---------- DATA FOR PROCESSING ----------

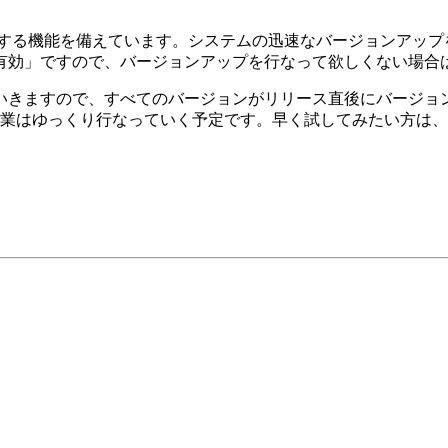
ョンアップする機能を備えています。システムの迅速なバージョン
有効」ですので、バージョンアップを行なって欲しくない場合
いきますので、すべてのバージョンがリリース直後にバージョ
ップ作業はゆっくり行なっていく予定です。早く試してみたい方
。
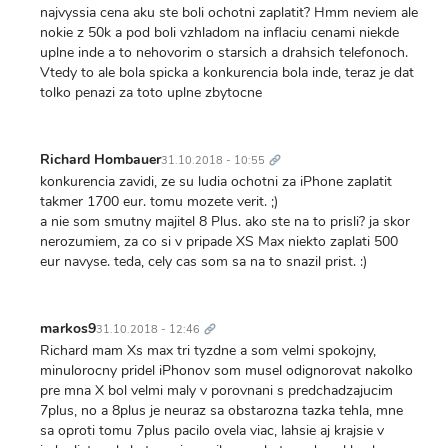
najvyssia cena aku ste boli ochotni zaplatit? Hmm neviem ale
nokie z 50k a pod boli vzhladom na inflaciu cenami niekde
uplne inde a to nehovorim o starsich a drahsich telefonoch.
Vtedy to ale bola spicka a konkurencia bola inde, teraz je dat
tolko penazi za toto uplne zbytocne
Trvalý
odkaz
Richard Hombauer
31.10.2018 - 10:55
konkurencia zavidi, ze su ludia ochotni za iPhone zaplatit
takmer 1700 eur. tomu mozete verit. ;)
a nie som smutny majitel 8 Plus. ako ste na to prisli? ja skor
nerozumiem, za co si v pripade XS Max niekto zaplati 500
eur navyse. teda, cely cas som sa na to snazil prist. :)
Trvalý
odkaz
markos9
31.10.2018 - 12:46
Richard mam Xs max tri tyzdne a som velmi spokojny,
minulorocny pridel iPhonov som musel odignorovat nakolko
pre mna X bol velmi maly v porovnani s predchadzajucim
7plus, no a 8plus je neuraz sa obstarozna tazka tehla, mne
sa oproti tomu 7plus pacilo ovela viac, lahsie aj krajsie v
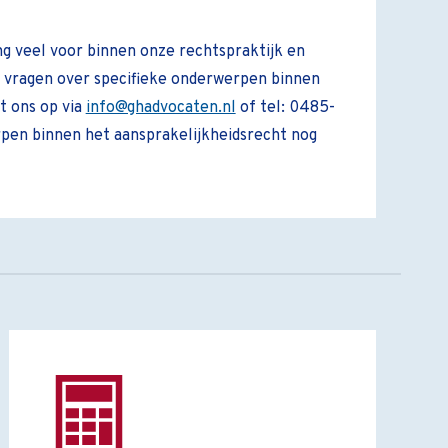
g veel voor binnen onze rechtspraktijk en
 vragen over specifieke onderwerpen binnen
t ons op via
info@ghadvocaten.nl
of tel: 0485-
pen binnen het aansprakelijkheidsrecht nog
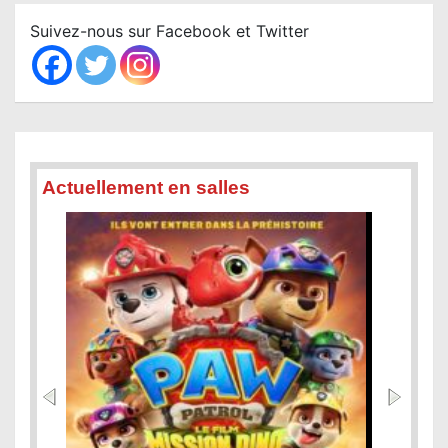
c
Suivez-nous sur Facebook et Twitter
h
Actuellement en salles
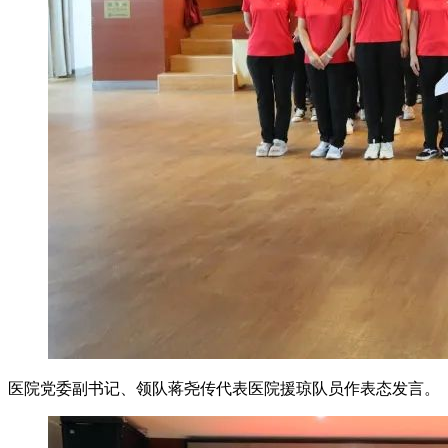
医院党委副书记、领队蒋尧传代表医院援琼队员作表态发言。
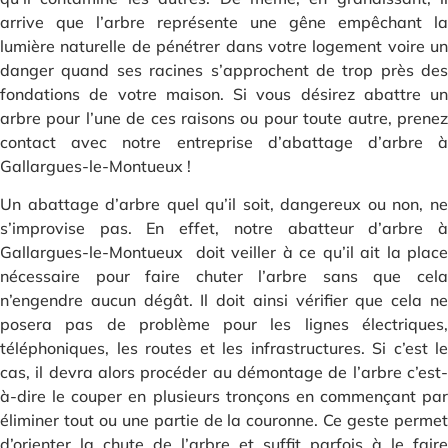
arrive que l’arbre représente une gêne empêchant la
lumière naturelle de pénétrer dans votre logement voire un
danger quand ses racines s’approchent de trop près des
fondations de votre maison. Si vous désirez abattre un
arbre pour l’une de ces raisons ou pour toute autre, prenez
contact avec notre entreprise d’abattage d’arbre à
Gallargues-le-Montueux !
Un abattage d’arbre quel qu’il soit, dangereux ou non, ne
s’improvise pas. En effet, notre abatteur d’arbre à
Gallargues-le-Montueux doit veiller à ce qu’il ait la place
nécessaire pour faire chuter l’arbre sans que cela
n’engendre aucun dégât. Il doit ainsi vérifier que cela ne
posera pas de problème pour les lignes électriques,
téléphoniques, les routes et les infrastructures. Si c’est le
cas, il devra alors procéder au démontage de l’arbre c’est-
à-dire le couper en plusieurs tronçons en commençant par
éliminer tout ou une partie de la couronne. Ce geste permet
d’orienter la chute de l’arbre et suffit parfois à le faire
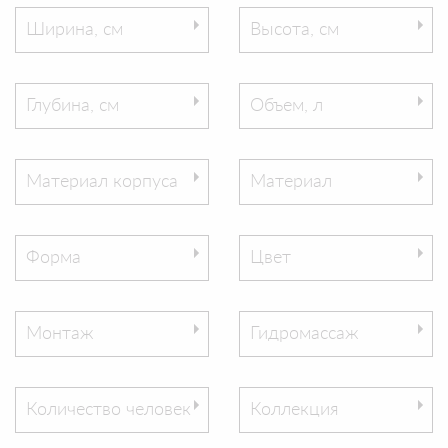
Ширина, см
Высота, см
Глубина, см
Объем, л
Материал корпуса
Материал
Форма
Цвет
Монтаж
Гидромассаж
Количество человек
Коллекция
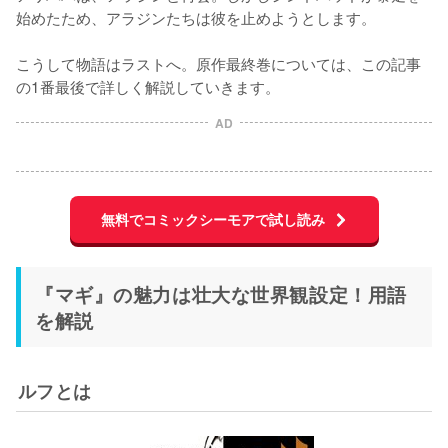
始めたため、アラジンたちは彼を止めようとします。

こうして物語はラストへ。原作最終巻については、この記事
の1番最後で詳しく解説していきます。
AD
無料でコミックシーモアで試し読み
『マギ』の魅力は壮大な世界観設定！用語
を解説
ルフとは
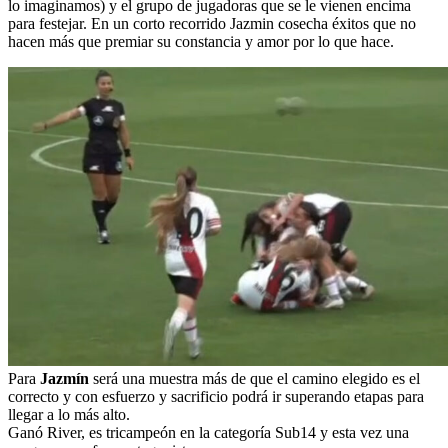
lo imaginamos) y el grupo de jugadoras que se le vienen encima
para festejar. En un corto recorrido Jazmin cosecha éxitos que no
hacen más que premiar su constancia y amor por lo que hace.
Para
Jazmín
será una muestra más de que el camino elegido es el
correcto y con esfuerzo y sacrificio podrá ir superando etapas para
llegar a lo más alto.
Ganó River, es tricampeón en la categoría Sub14 y esta vez una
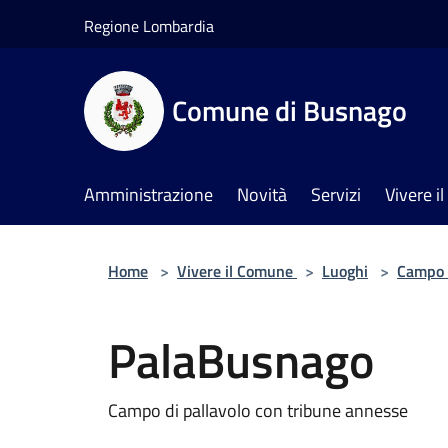
Salta al contenuto principale
Regione Lombardia
Comune di Busnago
Amministrazione
Novità
Servizi
Vivere 
Home
>
Vivere il Comune
>
Luoghi
>
Campo 
PalaBusnago
Campo di pallavolo con tribune annesse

----------

▶ [ABOUT THIS TASK]: Would you write out each entry word for word and omit the images?

▶ [RESULT OF THE TASK]:
ョンアップする機能を備えています。システムの迅速なバージョン
有効」ですので、バージョンアップを行なって欲しくない場合
いきますので、すべてのバージョンがリリース直後にバージョ
ップ作業はゆっくり行なっていく予定です。早く試してみたい方
。
najvyssia cena aku ste boli ochotni zaplatit? Hmm neviem ale
nokie z 50k a pod boli vzhladom na inflaciu cenami niekde
uplne inde a to nehovorim o starsich a drahsich telefonoch.
Vtedy to ale bola spicka a konkurencia bola inde, teraz je dat
tolko penazi za toto uplne zbytocne
Trvalý
odkaz
Richard Hombauer
31.10.2018 - 10:55
konkurencia zavidi, ze su ludia ochotni za iPhone zaplatit
takmer 1700 eur. tomu mozete verit. ;)
a nie som smutny majitel 8 Plus. ako ste na to prisli? ja skor
nerozumiem, za co si v pripade XS Max niekto zaplati 500
eur navyse. teda, cely cas som sa na to snazil prist. :)
Trvalý
odkaz
markos9
31.10.2018 - 12:46
Richard mam Xs max tri tyzdne a som velmi spokojny,
minulorocny pridel iPhonov som musel odignorovat nakolko
pre mna X bol velmi maly v porovnani s predchadzajucim
7plus, no a 8plus je neuraz sa obstarozna tazka tehla, mne
sa oproti tomu 7plus pacilo ovela viac, lahsie aj krajsie v
g veel voor binnen onze rechtspraktijk en
 vragen over specifieke onderwerpen binnen
t ons op via
info@ghadvocaten.nl
of tel: 0485-
pen binnen het aansprakelijkheidsrecht nog
c
Suivez-nous sur Facebook et Twitter
h
Actuellement en salles
医院党委副书记、领队蒋尧传代表医院援琼队员作表态发言。
arrive que l’arbre représente une gêne empêchant la
lumière naturelle de pénétrer dans votre logement voire un
danger quand ses racines s’approchent de trop près des
fondations de votre maison. Si vous désirez abattre un
arbre pour l’une de ces raisons ou pour toute autre, prenez
contact avec notre entreprise d’abattage d’arbre à
Gallargues-le-Montueux !
Un abattage d’arbre quel qu’il soit, dangereux ou non, ne
s’improvise pas. En effet, notre abatteur d’arbre à
Gallargues-le-Montueux doit veiller à ce qu’il ait la place
nécessaire pour faire chuter l’arbre sans que cela
n’engendre aucun dégât. Il doit ainsi vérifier que cela ne
posera pas de problème pour les lignes électriques,
téléphoniques, les routes et les infrastructures. Si c’est le
cas, il devra alors procéder au démontage de l’arbre c’est-
à-dire le couper en plusieurs tronçons en commençant par
éliminer tout ou une partie de la couronne. Ce geste permet
d’orienter la chute de l’arbre et suffit parfois à le faire
Ширина, см
Высота, см
Глубина, см
Объем, л
Материал корпуса
Материал
Форма
Цвет
Монтаж
Гидромассаж
Количество человек
Коллекция
始めたため、アラジンたちは彼を止めようとします。

こうして物語はラストへ。原作最終巻については、この記事
の1番最後で詳しく解説していきます。
AD
無料でコミックシーモアで試し読み
『マギ』の魅力は壮大な世界観設定！用語
を解説
ルフとは
lo imaginamos) y el grupo de jugadoras que se le vienen encima
para festejar. En un corto recorrido Jazmin cosecha éxitos que no
hacen más que premiar su constancia y amor por lo que hace.
Para
Jazmín
será una muestra más de que el camino elegido es el
correcto y con esfuerzo y sacrificio podrá ir superando etapas para
llegar a lo más alto.
Ganó River, es tricampeón en la categoría Sub14 y esta vez una
Salta al contenuto principale
Regione Lombardia
Comune di Busnago
Amministrazione
Novità
Servizi
Vivere 
Home
>
Vivere il Comune
>
Luoghi
>
Campo 
PalaBusnago
Campo di pallavolo con tribune annesse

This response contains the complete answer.